Since all of the models have stationarity and invertibility then we will now check the residuals of each model to determine if our models will be good forecasting models. We note that a good model will have residuals that are uncorrelated and an even better model will have uncorrelated residuals with a zero mean. If residuals are correlated then we say that there is still information in the residuals that could be used in our forecasting. If residuals do not have a zero mean then we say that our forecasts are biased.
We use the following code to evaluate the residuals of each model:
tsdiag(m1, gof.lag = 10)
tsdiag(m2, gof.lag = 10)
tsdiag(m3, gof.lag = 10)
tsdiag(m4, gof.lag = 10)
tsdiag(m5, gof.lag = 10)
The code above produces the following graphs:
Residuals of AR(2) Model
Residuals of MA(2) Model
Residuals of ARMA(1,2) Model
Residuals of ARMA(2,1) Model
Residuals of ARMA(2,2) Model
The first graph produced in each of the above sections shows a simple plot of the (standardized) residuals. This plot is most useful to show us whether or not the mean of the residual is approximately zero (no bias in forecasting). From the plots we can see that each model appears to have a zero-mean residual but we can be more mathematically precise and actually calculate the mean of each residual below:
Hence, all five model specifications have an approximately zero-mean average residual (statistically not different than zero).
Since our models all appear to be valid under the above tests, we now determine which is the best model using information criteria statistics. In general, the smaller these statistics the better the model (except for the log-liklihood statistic, where the larger the statistic the better the model). We report the AIC, AICc, BIC, and log-liklihood statistics in the table below:
## AIC AICc BIC log.liklihood
## AR(2) -1917.343 -1917.197 -1902.804 962.6714
## MA(2) -1920.922 -1920.777 -1906.383 964.4611
## ARMA(1,2) -1920.413 -1920.194 -1902.239 965.2064
## ARMA(2,1) -1915.381 -1915.162 -1897.207 962.6906
## ARMA(2,2) -1918.447 -1918.139 -1896.638 965.2234
According to the above statistics the best model appears to be the MA(2) model. This is quite surprising as our original analysis suggseted that because the ACF and PACF appeared to be oscillating that we might suspect that the data were produced by an ARMA model. Nonetheless the MA(2) model seems to prevail.
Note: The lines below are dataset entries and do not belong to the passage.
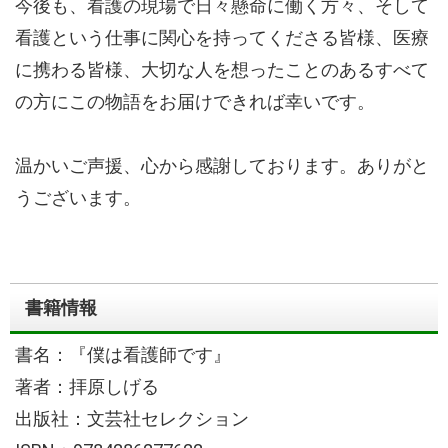
今後も、看護の現場で日々懸命に働く方々、そして
看護という仕事に関心を持ってくださる皆様、医療
に携わる皆様、大切な人を想ったことのあるすべて
の方にこの物語をお届けできれば幸いです。
温かいご声援、心から感謝しております。ありがと
うございます。
書籍情報
書名：『僕は看護師です』
著者：拝原しげる
出版社：文芸社セレクション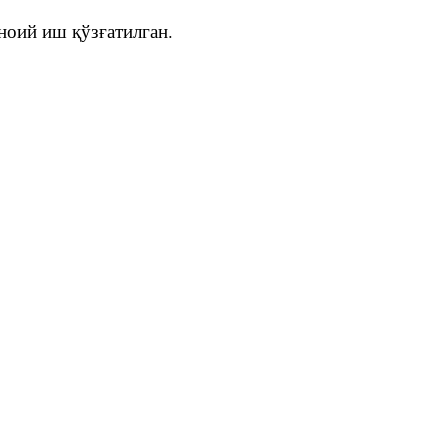
ноий иш қўзғатилган.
When analyzing the time series of quarterly Real Personal Consumption Expenditures, I have found that an MA(2) model is the most accurate representation of producing data similar to that of which we have observed. I have also tested an AR(2), ARMA(1,2), ARMA(2,1), and ARMA(2,2) model. The MA(2) model is stationary, invertible, has statistically significant coefficients and has uncorrelated, zero-mean residuals.